"Necessary to Promote Sound Management According to Market Conditions"
Financial authorities will gradually normalize the financial regulatory measures that were temporarily relaxed in relation to liquidity. Accordingly, the asset ratio that banks must maintain to respond to liquidity crises will be restored from 97.5% to 100%.
On the 29th, the Financial Services Commission held a meeting to review the financial regulatory relaxation measures with the Financial Supervisory Service, the Bank of Korea, and financial associations, chaired by Ahn Chang-guk, Director of the Financial Industry Bureau. At the meeting, they discussed future plans for the financial regulatory relaxation measures for banks, financial investment firms, credit finance companies, and savings banks, which are set to expire at the end of December this year.
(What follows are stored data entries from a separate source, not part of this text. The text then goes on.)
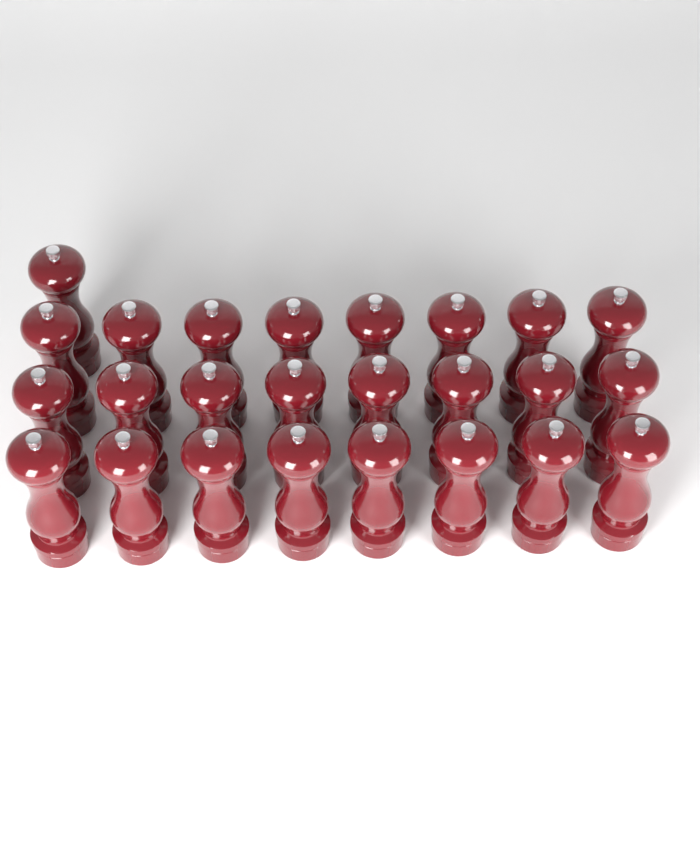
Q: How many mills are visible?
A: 25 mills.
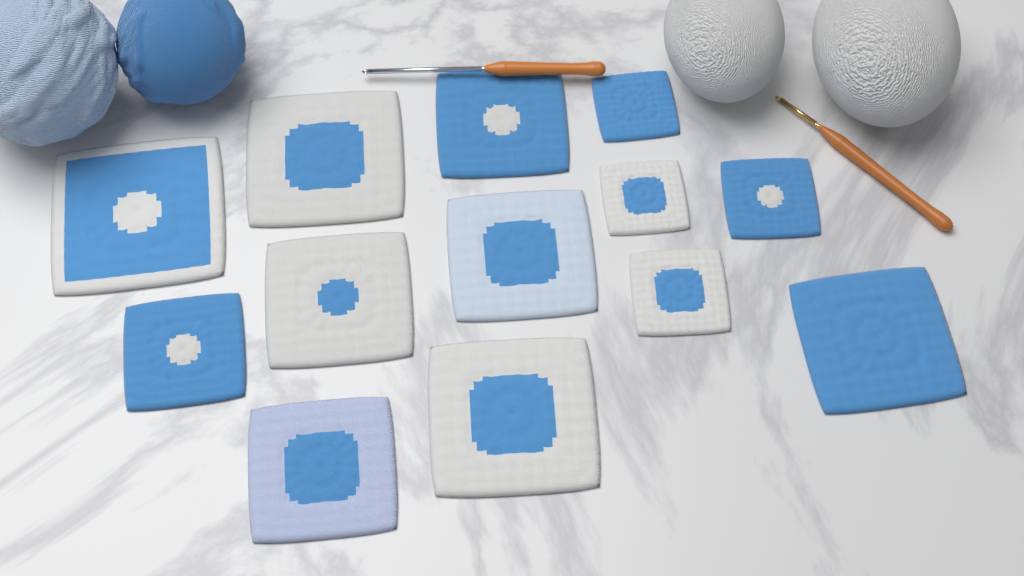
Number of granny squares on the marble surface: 13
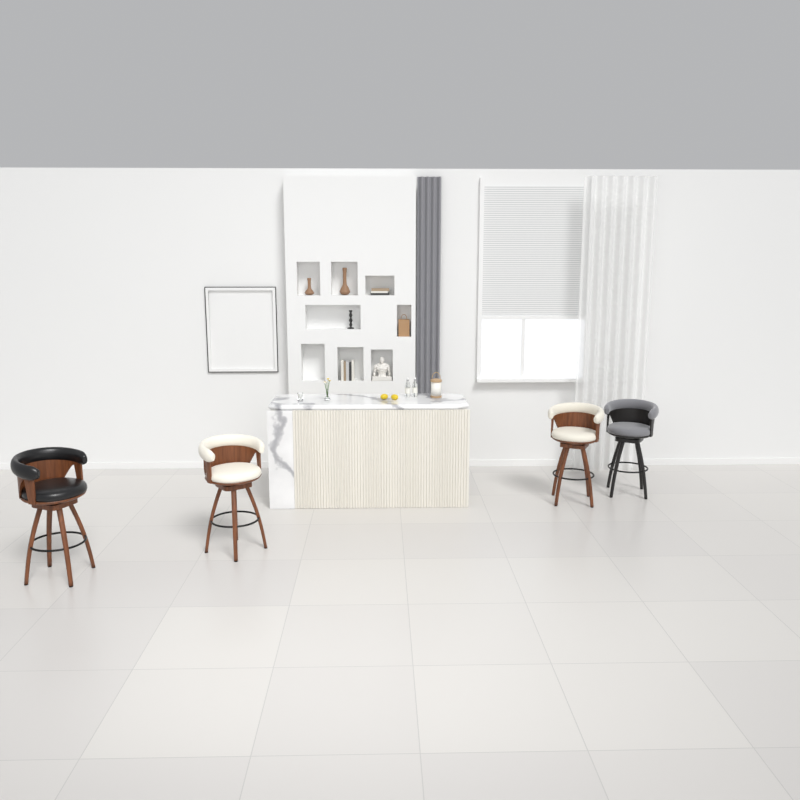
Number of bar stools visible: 4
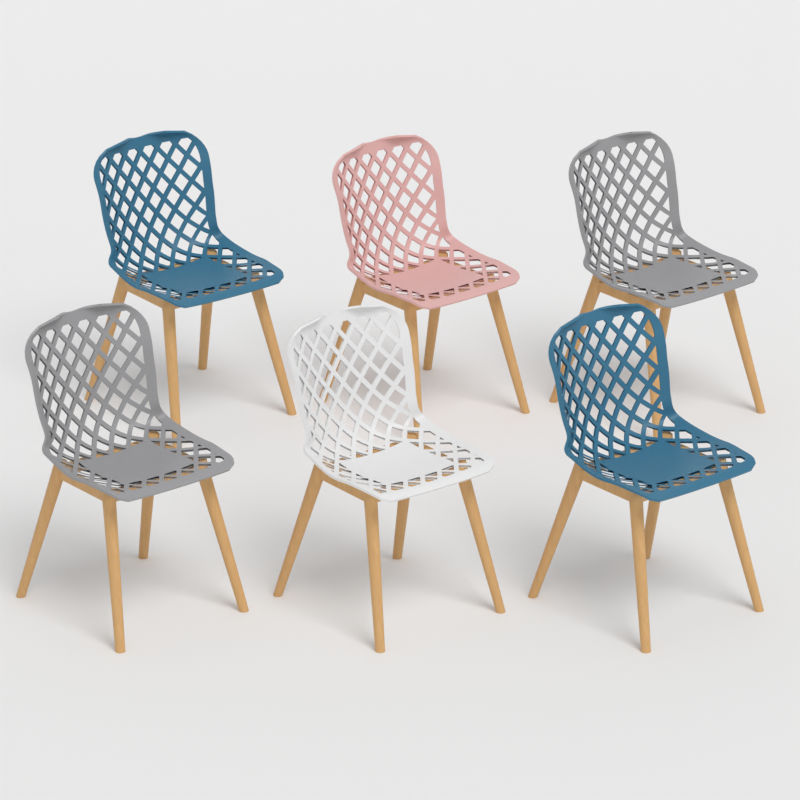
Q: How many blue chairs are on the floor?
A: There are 2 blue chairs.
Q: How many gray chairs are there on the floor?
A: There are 2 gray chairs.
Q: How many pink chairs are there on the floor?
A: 1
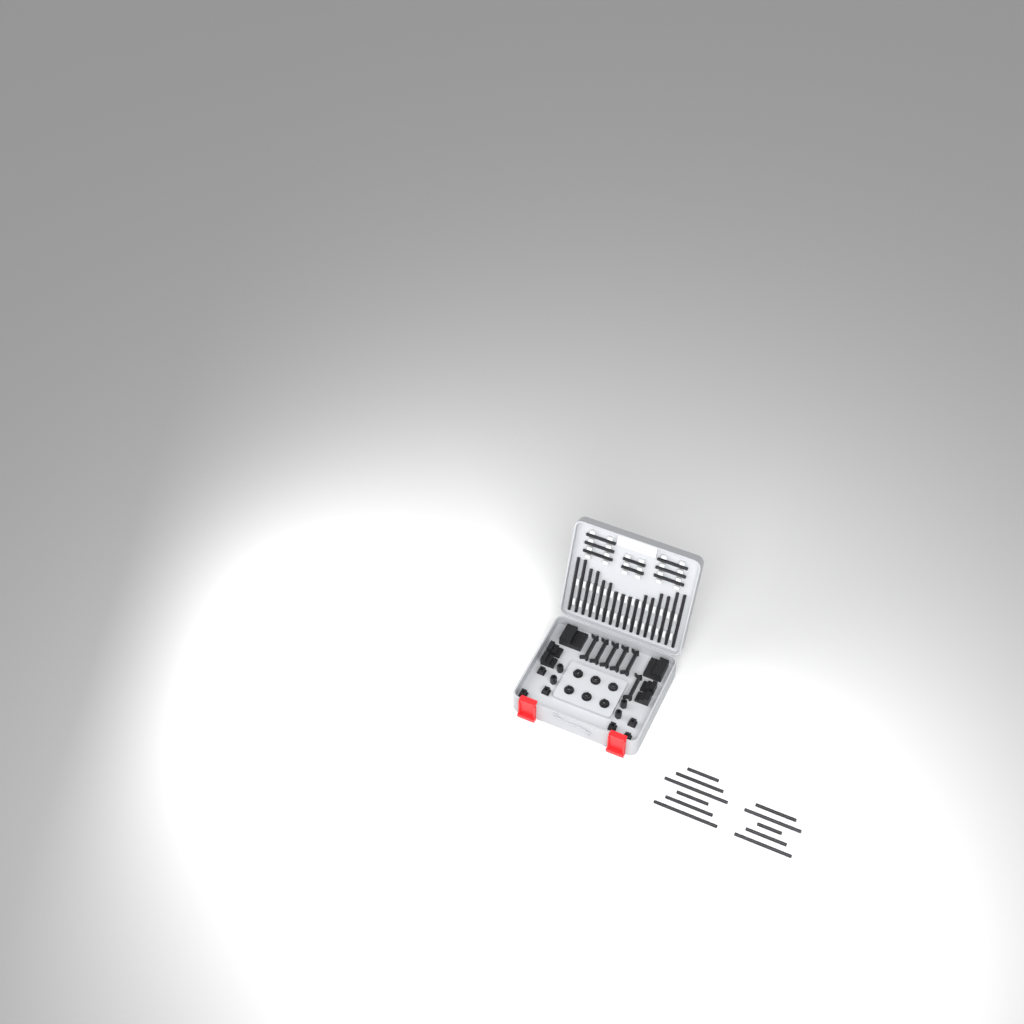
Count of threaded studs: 35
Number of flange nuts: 6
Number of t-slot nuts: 6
The attendees agreed on the need for a phased normalization of the temporary liquidity-related regulatory easing measures introduced during market instability. This consideration was based on the expectation that funding market conditions will improve and that, as of September this year, the liquidity ratios and other regulations subject to relaxation measures across all sectors still exceed normal regulatory levels.
First, the regulatory ratio for banks’ short-term Liquidity Coverage Ratio (LCR), currently maintained at 97.5%, will be restored to 100% starting January 1 next year. The LCR is the minimum mandatory holding ratio that requires banks to hold enough easily liquidated assets to cope with a liquidity crisis for 30 days in case of urgent liquidity shocks such as fund withdrawals. The limit on the proportion of credit finance company bonds included in the hedge assets of derivative-linked securities held by financial investment companies will also be reduced from 12% to 8% starting next year.
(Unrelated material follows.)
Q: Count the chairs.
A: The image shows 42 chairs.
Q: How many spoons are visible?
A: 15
The savings banks’ loan-to-deposit ratio regulation and the credit finance companies’ won liquidity ratio regulation will be normalized in phases. For savings banks’ loan-to-deposit ratio, a 10% partial normalization of the regulation will be applied from January to June next year. Similarly, for credit finance companies’ won liquidity ratio, a 95% partial normalization will be applied during the same period. Considering financial market conditions and sector circumstances, a decision will be made in the second quarter of next year on whether to further extend the temporary regulatory easing measures or fully normalize them.
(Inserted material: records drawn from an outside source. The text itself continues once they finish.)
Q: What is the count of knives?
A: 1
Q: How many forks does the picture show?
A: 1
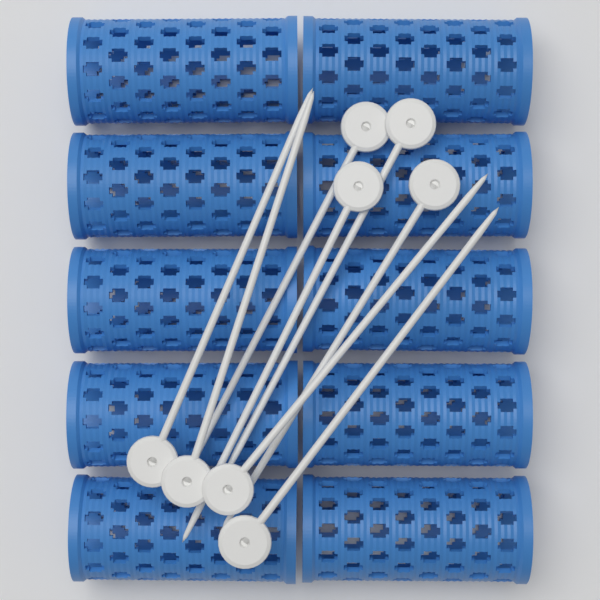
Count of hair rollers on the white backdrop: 10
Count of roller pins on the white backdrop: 8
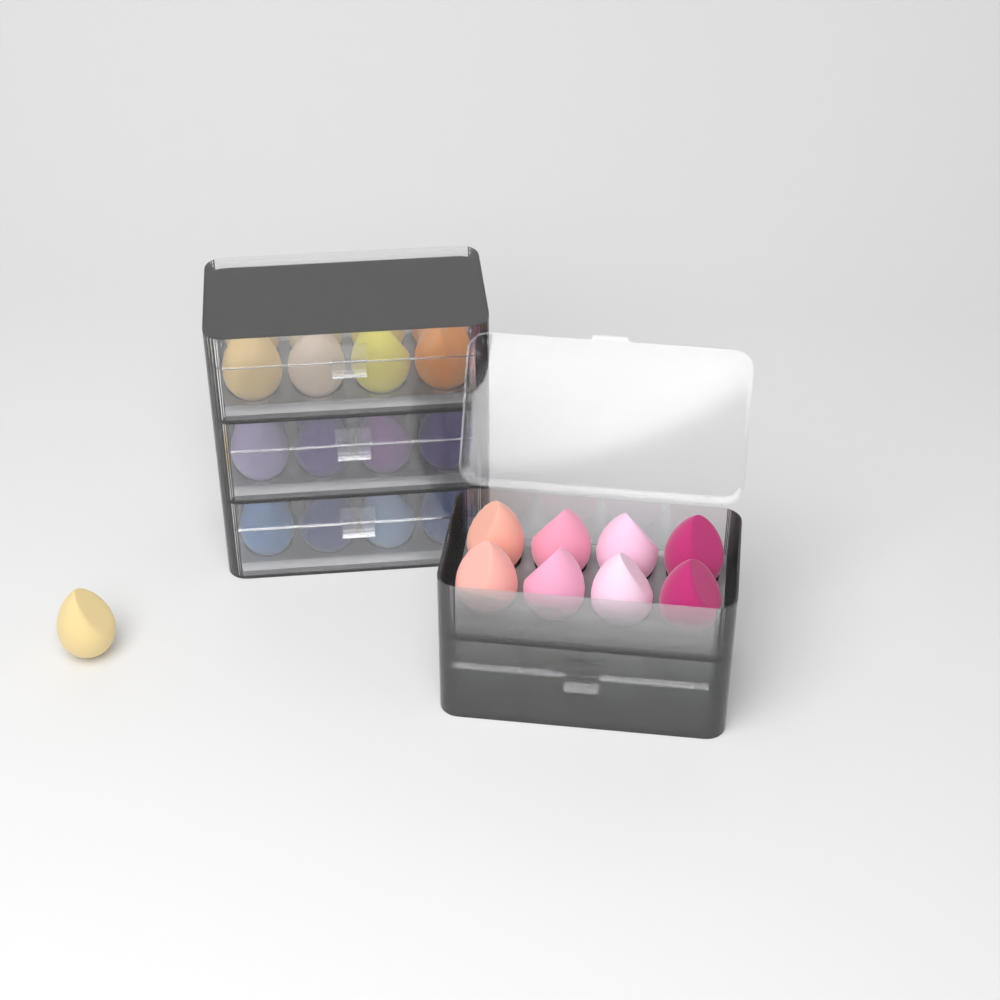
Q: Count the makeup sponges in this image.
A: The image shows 41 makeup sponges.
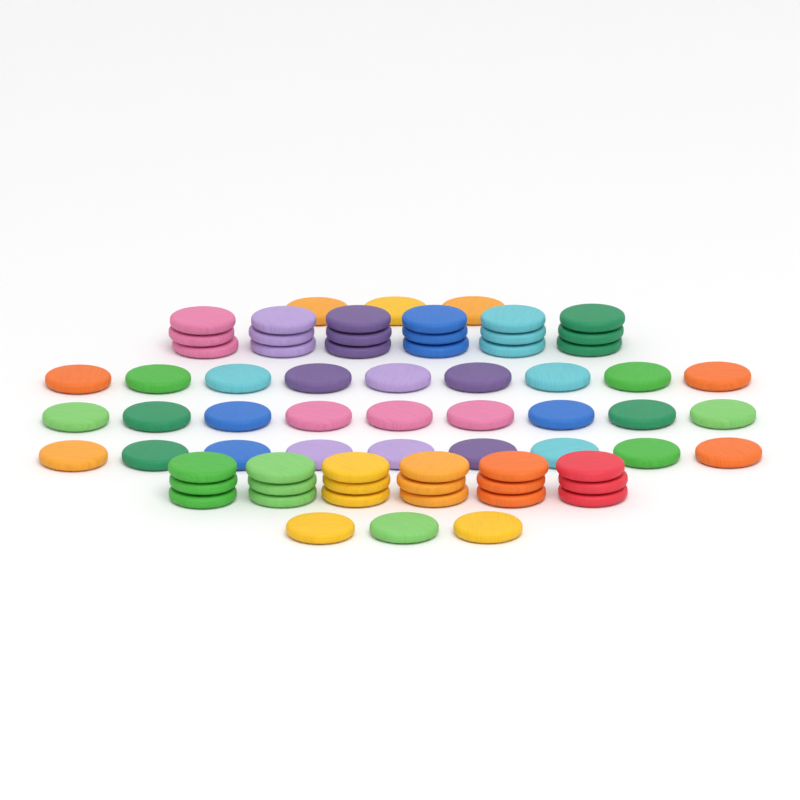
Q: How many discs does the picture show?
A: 69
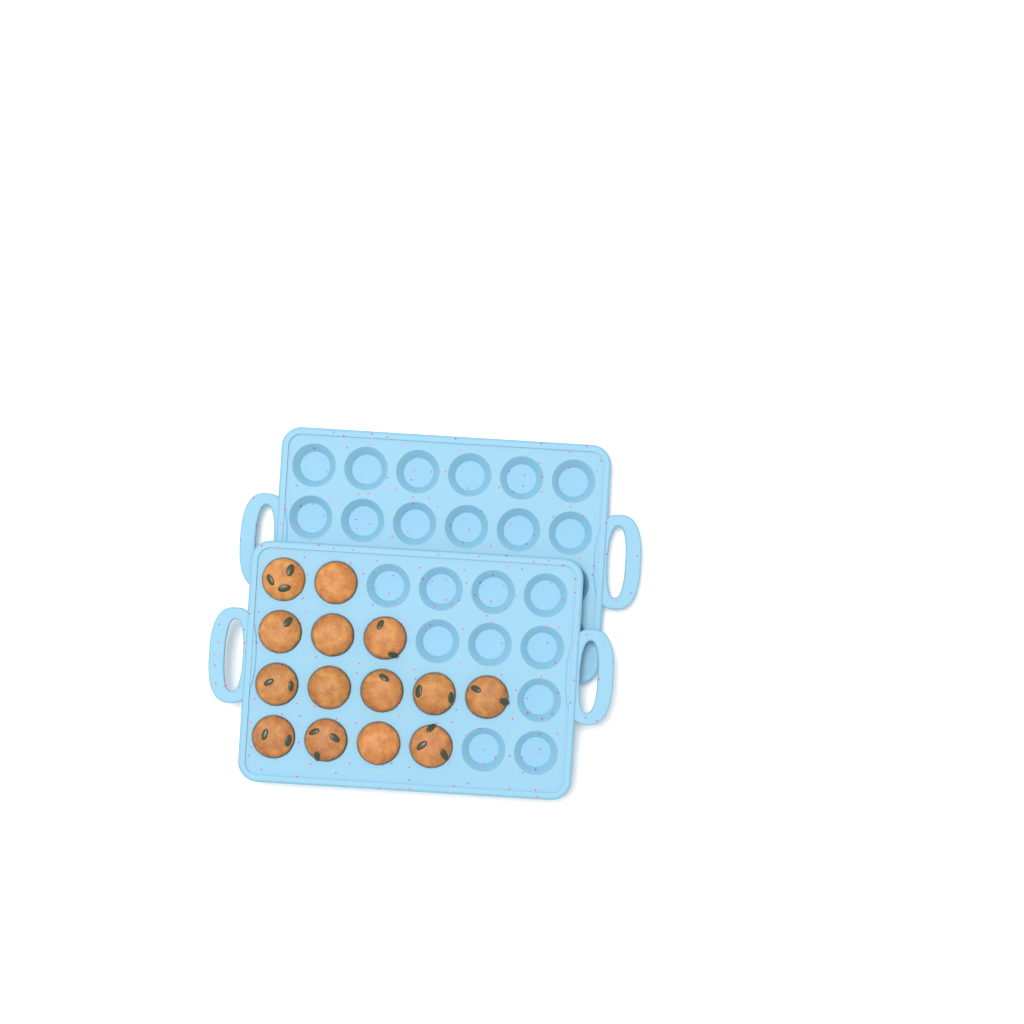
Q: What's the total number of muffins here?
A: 14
Ahn Chang-guk, Director of the Financial Industry Bureau at the Financial Services Commission, stated, “The temporary financial regulatory relaxation measures related to liquidity were exceptional and provisional measures introduced to respond to market instability, and normalization of regulations is necessary to guide sound management of financial companies according to market conditions.” He added, “Since financial companies have secured stable liquidity and soundness, and the government and related agencies are equipped with the ability to maintain market stability in emergencies, we will continue to promote regulatory normalization in line with market conditions.”